Apreciador da obra de Lobato, o jornalista e escritor Roberto Pompeu de Toledo aponta que a questão racial presente na obra exalta um dos traços mais característicos da doutrina nazista.
“Se Obama aponta para a afirmação dos negros, o romance de Lobato vai no sentido contrário. Em vez de celebrar a igualdade, ou, como quer o candidato à Casa Branca, a superação da questão racial, o que comemora são as teses raciais que, com a ascensão dos nazistas ao poder, sete anos depois de publicado o romance, triunfariam na Alemanha”, cita Toledo, em artigo publicado em outubro, na revista Piauí, sob o título “Visionário espiroqueta”.
No entanto, não é possível afirmar com convicção se Lobato carregava o pensamento racista ou se apenas reproduzia em seus textos o pensamento predominante da sociedade da época.

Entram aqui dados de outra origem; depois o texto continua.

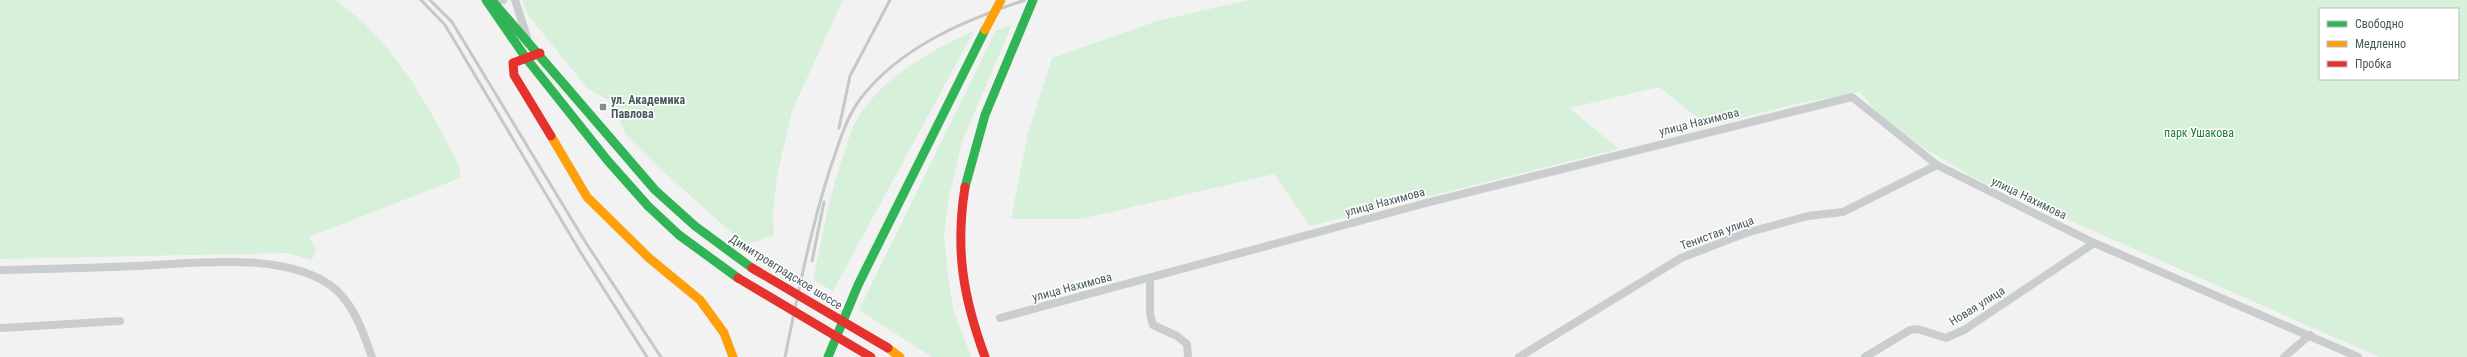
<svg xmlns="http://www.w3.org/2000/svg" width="2467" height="357" viewBox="0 0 2467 357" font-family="'Roboto Condensed',sans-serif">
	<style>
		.green { fill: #d7f0d9; fill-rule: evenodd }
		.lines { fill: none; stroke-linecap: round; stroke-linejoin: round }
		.street { stroke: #c9cdce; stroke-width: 8 }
		.fast { stroke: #30b455; stroke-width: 9 }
		.slow { stroke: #ff9f0a; stroke-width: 9 }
		.jam { stroke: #e5322d; stroke-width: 9 }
		.rail { stroke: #c5c8c9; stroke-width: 3 }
		.slow-bridge { stroke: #ff9f0a; stroke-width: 9 }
		.jam-bridge { stroke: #e5322d; stroke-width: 9 }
		.poi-dot { fill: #848f92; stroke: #fff; stroke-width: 1.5 }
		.labels { text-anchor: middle; stroke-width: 3; stroke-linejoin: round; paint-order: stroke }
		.poi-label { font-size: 12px; font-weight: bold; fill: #495a5e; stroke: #fff; text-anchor: start }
		.street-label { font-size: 12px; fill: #495a5e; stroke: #fff }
		.park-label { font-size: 12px; fill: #1a7f2e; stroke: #fff }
	</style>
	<rect width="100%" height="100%" fill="#f2f2f2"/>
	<g class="green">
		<path d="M0,0H335C394,40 429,106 460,168V178L309,237L316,249L312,260L287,253L0,259Z"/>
		<polygon points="522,0 843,0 792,111 777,176 773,212 774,235 746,245 660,169 625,134 614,103 587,88 528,15"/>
		<path d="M1249,0H2467V357H2379L1976,179L1921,146L1880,116L1860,92L1795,104L1708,126L1659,87L1569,108L1619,149L1310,226L1274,174L1081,219H1011L1028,133L1052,58L1157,21ZM2320,9H2458V79H2320Z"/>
		<polygon points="1012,25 962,141 948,202 944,236 948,274 953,309 971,357 932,357 859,310 996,30"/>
		<path d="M974,31L833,291L813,280C822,238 829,197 843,156C847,146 849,134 854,125C878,79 929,51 974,31Z"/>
	</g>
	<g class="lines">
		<g class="street">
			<polyline points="495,0 503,0"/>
			<polyline points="515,0 527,37"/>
			<path d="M0,270C45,269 91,268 136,266C193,264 281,251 330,285C353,301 363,332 372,357"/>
			<polyline points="1150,279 1150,314 1153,325 1177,336 1187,344 1188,357"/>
			<polyline points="1000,318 1426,203 1852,97 1937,165 2094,243 2358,357"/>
			<polyline points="0,328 120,321"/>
			<polyline points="1519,357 1681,258 1746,233 1808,216 1843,212 1937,165"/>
			<polyline points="1865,357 1910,330 1918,329 1946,338 1964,330 2094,243"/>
			<polyline points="2284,357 2310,335"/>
		</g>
		<g class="fast">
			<polyline points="486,0 526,58 608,161 648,206 679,235 738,278"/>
			<polyline points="494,3 655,190 695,226 752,268"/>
			<polyline points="965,187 985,115 1033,0"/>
			<polyline points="828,357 858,285 985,30"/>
		</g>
		<g class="slow">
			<polyline points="551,136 587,197 649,258 700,300 724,333 733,357"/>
			<polyline points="888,348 900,357"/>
		</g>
		<g class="jam">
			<polyline points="540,53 513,63 514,75 551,136"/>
			<path d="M965,187C955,250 963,297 985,357"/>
		</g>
		<g class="rail">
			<polyline points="421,0 445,25 581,253 647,357"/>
			<polyline points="430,0 452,22 586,243 661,357"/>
			<polyline points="839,128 850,76 890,0"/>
			<polyline points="812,261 824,202"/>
			<path d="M785,357C798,294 810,231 830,169C839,144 845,119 861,98C901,46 966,20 1025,0"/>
		</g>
		<polyline class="slow-bridge" points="985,30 1001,0"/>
		<g class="jam-bridge">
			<polyline points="752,268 888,348"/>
			<polyline points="738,278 871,357"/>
		</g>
	</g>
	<rect class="poi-dot" x="599" y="103" width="8" height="8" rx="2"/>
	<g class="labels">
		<g class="poi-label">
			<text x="611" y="104">ул. Академика<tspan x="611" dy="14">Павлова</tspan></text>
		</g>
		<g class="street-label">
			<text transform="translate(1699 122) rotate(-14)" y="4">улица Нахимова</text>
			<text transform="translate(2029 198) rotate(26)" y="4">улица Нахимова</text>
			<text transform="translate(1385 202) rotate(-15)" y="4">улица Нахимова</text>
			<text transform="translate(1717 233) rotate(-20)" y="4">Тенистая улица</text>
			<text transform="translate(786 272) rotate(32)" y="4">Димитровградское шоссе</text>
			<text transform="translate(1072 287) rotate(-15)" y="4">улица Нахимова</text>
			<text transform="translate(1977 306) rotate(-32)" y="4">Новая улица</text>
		</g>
		<g class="park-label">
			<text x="2199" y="137">парк Ушакова</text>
		</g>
	</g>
	<rect x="2319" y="8" width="140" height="72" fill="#ffffff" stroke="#b6bdbf"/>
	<rect x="2327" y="21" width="20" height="6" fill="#30b455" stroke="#b6bdbf"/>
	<text x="2355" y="28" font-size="12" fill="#495a5e">Свободно</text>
	<rect x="2327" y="41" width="20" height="6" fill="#ff9f0a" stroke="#b6bdbf"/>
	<text x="2355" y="48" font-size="12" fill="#495a5e">Медленно</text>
	<rect x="2327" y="61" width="20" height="6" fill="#e5322d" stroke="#b6bdbf"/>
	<text x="2355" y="68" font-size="12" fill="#495a5e">Пробка</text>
</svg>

A eugenia estava em plena ascensão em 1926 e possuía em nosso país até uma entidade representativa, a Sociedade Eugênica de São Paulo.
Para Rodrigo Lobato, que reconhece o pensamento eugenista do avô, o que interessa são as previsões presentes na obra. “O Lobato era neto do Visconde de Tremembé, fazendeiro que possuía escravos em sua propriedade. Portanto, Lobato conviveu com os escravos. Sei que eles tiveram várias empregadas descendentes de escravos. A questão da eugenia, naquela época, já causava polêmica e vai causar sempre. O que interessa neste momento é o caráter profético da obra.”

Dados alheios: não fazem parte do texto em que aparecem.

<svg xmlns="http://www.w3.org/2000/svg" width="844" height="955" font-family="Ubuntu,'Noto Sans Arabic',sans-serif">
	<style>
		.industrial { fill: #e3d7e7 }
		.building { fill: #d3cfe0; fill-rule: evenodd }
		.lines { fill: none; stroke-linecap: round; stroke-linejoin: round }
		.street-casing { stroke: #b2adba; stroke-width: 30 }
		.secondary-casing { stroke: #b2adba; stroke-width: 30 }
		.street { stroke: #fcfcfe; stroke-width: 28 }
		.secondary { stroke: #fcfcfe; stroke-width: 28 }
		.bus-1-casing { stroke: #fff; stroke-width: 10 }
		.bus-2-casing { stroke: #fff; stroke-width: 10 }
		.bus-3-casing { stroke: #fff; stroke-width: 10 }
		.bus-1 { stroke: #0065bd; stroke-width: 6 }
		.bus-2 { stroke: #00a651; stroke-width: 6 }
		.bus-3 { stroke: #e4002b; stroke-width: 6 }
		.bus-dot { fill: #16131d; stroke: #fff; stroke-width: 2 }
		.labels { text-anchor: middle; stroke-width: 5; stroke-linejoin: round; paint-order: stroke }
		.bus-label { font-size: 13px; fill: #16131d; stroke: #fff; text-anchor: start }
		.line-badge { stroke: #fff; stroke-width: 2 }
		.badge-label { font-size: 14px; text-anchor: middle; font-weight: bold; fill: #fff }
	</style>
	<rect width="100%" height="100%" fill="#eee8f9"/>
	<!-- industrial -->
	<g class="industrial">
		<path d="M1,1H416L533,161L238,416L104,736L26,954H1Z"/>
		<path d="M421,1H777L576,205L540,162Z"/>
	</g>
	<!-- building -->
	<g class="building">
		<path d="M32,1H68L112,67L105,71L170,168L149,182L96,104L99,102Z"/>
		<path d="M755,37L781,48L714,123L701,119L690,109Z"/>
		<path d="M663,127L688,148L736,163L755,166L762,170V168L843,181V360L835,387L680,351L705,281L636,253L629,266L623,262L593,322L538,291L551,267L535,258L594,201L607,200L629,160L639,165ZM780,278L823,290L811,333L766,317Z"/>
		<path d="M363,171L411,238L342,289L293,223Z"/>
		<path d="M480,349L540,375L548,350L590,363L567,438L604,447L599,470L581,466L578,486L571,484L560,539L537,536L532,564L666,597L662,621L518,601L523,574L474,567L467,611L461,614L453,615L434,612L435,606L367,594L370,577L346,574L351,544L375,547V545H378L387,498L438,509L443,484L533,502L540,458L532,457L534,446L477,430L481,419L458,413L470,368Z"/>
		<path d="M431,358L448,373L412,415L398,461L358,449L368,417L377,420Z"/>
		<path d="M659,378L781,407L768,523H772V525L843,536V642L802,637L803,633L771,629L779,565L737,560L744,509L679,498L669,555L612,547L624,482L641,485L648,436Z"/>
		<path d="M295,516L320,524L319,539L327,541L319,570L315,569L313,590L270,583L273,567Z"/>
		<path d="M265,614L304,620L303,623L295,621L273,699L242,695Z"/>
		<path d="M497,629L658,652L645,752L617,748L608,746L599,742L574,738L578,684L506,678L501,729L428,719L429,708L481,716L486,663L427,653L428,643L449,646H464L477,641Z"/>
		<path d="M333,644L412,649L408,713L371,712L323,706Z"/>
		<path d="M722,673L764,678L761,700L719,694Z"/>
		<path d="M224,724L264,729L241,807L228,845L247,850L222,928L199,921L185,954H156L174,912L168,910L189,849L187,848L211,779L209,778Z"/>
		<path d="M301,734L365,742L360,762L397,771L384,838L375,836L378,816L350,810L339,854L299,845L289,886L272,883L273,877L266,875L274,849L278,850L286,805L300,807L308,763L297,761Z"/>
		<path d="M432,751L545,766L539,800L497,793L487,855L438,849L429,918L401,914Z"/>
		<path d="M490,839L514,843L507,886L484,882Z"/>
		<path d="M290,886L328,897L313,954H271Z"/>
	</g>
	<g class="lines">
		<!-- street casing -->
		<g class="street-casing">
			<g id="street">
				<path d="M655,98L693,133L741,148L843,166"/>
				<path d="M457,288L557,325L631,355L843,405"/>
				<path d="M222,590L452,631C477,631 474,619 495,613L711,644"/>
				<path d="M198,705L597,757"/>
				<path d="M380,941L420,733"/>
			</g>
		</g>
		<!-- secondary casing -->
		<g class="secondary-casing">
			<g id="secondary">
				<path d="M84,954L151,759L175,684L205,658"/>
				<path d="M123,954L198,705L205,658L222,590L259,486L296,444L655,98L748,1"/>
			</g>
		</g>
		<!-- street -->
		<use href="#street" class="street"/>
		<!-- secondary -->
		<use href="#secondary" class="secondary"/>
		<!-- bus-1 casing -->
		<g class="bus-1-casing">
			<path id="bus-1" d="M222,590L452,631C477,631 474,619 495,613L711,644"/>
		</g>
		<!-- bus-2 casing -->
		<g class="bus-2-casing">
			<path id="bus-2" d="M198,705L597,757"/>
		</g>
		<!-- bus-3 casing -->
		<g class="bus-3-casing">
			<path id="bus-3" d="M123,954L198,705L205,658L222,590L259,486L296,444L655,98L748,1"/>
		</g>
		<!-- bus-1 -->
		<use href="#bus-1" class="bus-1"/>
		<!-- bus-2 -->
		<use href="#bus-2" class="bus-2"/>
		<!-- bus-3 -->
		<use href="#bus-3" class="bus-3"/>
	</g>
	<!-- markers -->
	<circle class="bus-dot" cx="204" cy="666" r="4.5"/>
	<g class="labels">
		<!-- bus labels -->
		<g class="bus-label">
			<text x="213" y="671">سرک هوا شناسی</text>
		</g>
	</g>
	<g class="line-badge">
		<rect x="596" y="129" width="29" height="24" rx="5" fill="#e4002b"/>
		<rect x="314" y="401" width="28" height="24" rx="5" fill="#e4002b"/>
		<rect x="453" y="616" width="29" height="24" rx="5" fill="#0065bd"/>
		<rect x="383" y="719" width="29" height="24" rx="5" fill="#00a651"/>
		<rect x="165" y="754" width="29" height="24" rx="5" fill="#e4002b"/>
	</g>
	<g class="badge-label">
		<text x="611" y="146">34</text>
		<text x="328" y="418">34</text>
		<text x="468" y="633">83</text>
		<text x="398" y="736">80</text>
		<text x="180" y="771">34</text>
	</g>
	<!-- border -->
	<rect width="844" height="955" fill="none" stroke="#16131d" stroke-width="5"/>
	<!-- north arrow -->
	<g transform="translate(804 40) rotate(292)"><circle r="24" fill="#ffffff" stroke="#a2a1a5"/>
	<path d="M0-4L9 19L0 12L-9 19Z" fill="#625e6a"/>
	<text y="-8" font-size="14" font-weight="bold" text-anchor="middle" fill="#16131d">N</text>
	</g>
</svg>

Na contramão daqueles que classificam a obra como racista está a professora de inglês Telma Mc Leod, que possui um exemplar de “O Presidente Negro” datado de 1945, herdado do pai, Leonidas Casal.
O livro possui 198 páginas e foi lançado pela editora Clube do Livro e como consta nas primeiras páginas foi “graciosamente” cedido pelo escritor à editora. “A obra não possui chavões e tira-nos do lugar comum. Não há pieguice no desfecho e mostra que a ação humana pode acarretar conseqüências inimagináveis. É preciso lê-la sem idéias preconcebidas”, destaca Telma, que teve contato com a história aos 18 anos e faz recomendações positivas. “Lobato é atualíssimo e profético, fala sobre o feminismo e até previu a internet. Há 70 anos já falava em preservação da natureza. Ele aponta que pode haver um mundo melhor.”